‘Dystopian Hellscape’: New Report Shows The Inner Workings Of Chinese Camps For Uyghurs

‘Dystopian Hellscape’: New Report Shows The Inner Workings Of Chinese Camps For Uyghurs Featured

China has developed a “dystopian hellscape” of internment camps where Muslim minorities are being tortured as part of the Communist party’s mission to create a homogenous nation, a report by Amnesty International found.

Using testimony, the report showed the “state-organized mass imprisonment, torture and persecution.” The investigation took place between 2019 to 2021 and included interviews with 108 people; a majority of them Kazakh, a minority were Uyghur, and a small number were Kyrgyz, or Han Chinese.

This photo taken on June 2, 2019 shows buildings at the Artux City Vocational Skills Education Training Service Center, believed to be a re-education camp where mostly Muslim ethnic minorities are detained, north of Kashgar in China’s northwestern Xinjiang region. (GREG BAKER/AFP via Getty Images)

This photo taken on June 2, 2019 shows buildings at the Artux City Vocational Skills Education Training Service Center, believed to be a re-education camp where mostly Muslim ethnic minorities are detained, north of Kashgar in China’s northwestern Xinjiang region. (GREG BAKER/AFP via Getty Images)

Amnesty International found that the abuses have been carried out since 2017 by the Chinese government in Xinjiang. Under the guise of combating “terrorism,” the Chinese government has forced cultural assimilation through arbitrary mass detention, according to the report. (RELATED: Independent Report Finds Evidence Of Beijing’s ‘Intent To Destroy’ Uighurs In Xinjiang Genocide)

“Detainees in these camps are subjected to a ceaseless indoctrination campaign as well as physical and psychological torture and other forms of ill-treatment,” the report said. “These violations are carried out in such a widespread and systematic manner that they are now an inexorable aspect of daily life for millions of members of predominantly Muslim ethnic minorities in Xinjiang.”

At the camps, the detainees were monitored at all times, forbidden to talk to other detainees or to speak without permission. They were physically punished if they spoke any language other than Mandarin Chinese, according to the report.   

Detainees were punished if they made any sign of religious practice. “We can’t even touch our face, or they would suspect us of praying,” a former detainee told Amnesty International.

The detainees took classes that focused on indoctrinating them about the “evils” of Islam and how powerful and “benevolent” China, the Chinese Communist Party, and President Xi Jinping are, according to the report. 

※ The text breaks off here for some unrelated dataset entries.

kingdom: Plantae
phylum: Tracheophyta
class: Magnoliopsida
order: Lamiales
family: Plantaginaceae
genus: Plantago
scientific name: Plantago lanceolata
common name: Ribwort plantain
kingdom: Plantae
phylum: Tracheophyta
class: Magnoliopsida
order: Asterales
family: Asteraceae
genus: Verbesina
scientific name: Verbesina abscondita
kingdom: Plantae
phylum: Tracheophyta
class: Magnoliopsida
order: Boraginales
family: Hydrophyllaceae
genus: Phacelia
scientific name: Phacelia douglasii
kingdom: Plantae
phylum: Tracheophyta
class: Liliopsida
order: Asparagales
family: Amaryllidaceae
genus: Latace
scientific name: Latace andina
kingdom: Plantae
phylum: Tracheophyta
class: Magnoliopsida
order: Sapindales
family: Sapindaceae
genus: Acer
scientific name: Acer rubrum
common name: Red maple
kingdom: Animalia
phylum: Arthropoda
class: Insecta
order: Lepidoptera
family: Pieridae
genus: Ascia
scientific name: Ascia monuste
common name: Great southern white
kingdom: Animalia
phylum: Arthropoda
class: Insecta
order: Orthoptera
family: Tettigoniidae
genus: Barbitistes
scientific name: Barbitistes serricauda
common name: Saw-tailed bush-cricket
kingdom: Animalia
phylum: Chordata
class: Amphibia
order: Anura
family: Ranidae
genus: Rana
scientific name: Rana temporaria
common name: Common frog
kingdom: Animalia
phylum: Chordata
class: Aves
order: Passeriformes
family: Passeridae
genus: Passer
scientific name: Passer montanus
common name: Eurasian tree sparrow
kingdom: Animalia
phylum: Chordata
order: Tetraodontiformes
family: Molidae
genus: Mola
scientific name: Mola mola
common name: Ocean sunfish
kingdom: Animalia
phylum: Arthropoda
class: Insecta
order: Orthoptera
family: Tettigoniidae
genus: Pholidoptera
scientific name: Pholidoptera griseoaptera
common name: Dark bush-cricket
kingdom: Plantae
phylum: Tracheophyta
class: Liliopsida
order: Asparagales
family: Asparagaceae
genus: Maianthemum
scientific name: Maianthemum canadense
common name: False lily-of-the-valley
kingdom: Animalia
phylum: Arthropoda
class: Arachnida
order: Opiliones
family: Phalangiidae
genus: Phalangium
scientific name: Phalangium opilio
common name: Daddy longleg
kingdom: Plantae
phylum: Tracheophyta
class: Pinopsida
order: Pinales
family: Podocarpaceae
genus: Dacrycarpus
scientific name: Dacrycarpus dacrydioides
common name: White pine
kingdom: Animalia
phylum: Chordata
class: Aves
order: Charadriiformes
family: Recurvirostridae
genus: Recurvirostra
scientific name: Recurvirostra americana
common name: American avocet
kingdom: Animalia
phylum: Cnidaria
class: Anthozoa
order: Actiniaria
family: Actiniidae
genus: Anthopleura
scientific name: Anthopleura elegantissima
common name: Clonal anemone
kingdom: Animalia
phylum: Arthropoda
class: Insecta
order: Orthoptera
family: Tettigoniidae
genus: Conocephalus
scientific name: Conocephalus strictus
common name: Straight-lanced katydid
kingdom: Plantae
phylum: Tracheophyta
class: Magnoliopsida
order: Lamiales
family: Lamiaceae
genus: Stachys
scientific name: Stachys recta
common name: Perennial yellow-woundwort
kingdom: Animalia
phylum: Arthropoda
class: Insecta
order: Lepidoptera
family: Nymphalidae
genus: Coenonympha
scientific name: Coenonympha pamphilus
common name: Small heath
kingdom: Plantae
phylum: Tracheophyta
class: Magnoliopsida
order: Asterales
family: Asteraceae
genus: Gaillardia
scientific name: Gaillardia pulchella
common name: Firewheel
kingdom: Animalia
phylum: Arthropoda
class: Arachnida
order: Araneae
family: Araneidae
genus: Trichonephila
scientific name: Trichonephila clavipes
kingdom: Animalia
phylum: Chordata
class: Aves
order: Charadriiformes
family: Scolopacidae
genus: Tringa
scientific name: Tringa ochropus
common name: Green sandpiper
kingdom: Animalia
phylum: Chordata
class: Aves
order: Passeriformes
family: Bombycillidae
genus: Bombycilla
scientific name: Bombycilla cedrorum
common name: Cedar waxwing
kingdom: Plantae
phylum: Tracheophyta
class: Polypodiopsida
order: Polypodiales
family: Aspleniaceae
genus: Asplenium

The report shows numerous cases of people who were arrested and went missing. Mirazat Taher was believed to have been arrested or detained for traveling to Turkey, but the official charge was “organizing, leading and participating in a terrorist organization,” according to Amnesty International. 

Two ethnic Uighur women pass Chinese paramilitary policemen standing guard outside the Grand Bazaar in the Uighur district of the city of Urumqi in China’s Xinjiang region on July 14, 2009. (PETER PARKS/AFP via Getty Images)

Two ethnic Uighur women pass Chinese paramilitary policemen standing guard outside the Grand Bazaar in the Uighur district of the city of Urumqi in China’s Xinjiang region on July 14, 2009. (PETER PARKS/AFP via Getty Images)

Sauce Meltai, who is believed to be in an internment camp, was suspected to have been arrested for traveling abroad, preserving Uyghur culture, and not drinking alcohol — which is forbidden in Islam.

The official reason for the arrest was “potentially affecting other people who are currently at a stable condition.” She was last contacted in 2017.

Amnesty International determined that the detainees were considered “guilt[y] by association” due to relationships or perceived relationships with family, friends, or community members who were considered suspicious or accused of being “separatists” or “terrorists.”

At police stations, detainees were tortured by domestic security police known as the Guabao, or occasionally, by local police,  according to Amnesty International. 

“I was seated on a metal chair. Hands were cuffed. I was interrogated. My feet were also cuffed … I was questioned until 3 a.m.,” Kanat, who spent a year at the camps for visiting Kazakhstan, told Amnesty International.

Although some detainees were able to communicate regularly with their families, some were never able to call or see them, and all calls and interactions were monitored and recorded. 

“China must immediately dismantle the internment camps, release the people arbitrarily detained in them and in prisons, and end the systematic attacks against Muslims in Xinjiang,” Agnès Callamard, the Secretary General of Amnesty International, said in a statement. 

“The international community must speak out and act in unison to end this abomination, once and for all,” she added.

Both the U.S. and UK consider the persecution of Uyghurs in China to be a genocide.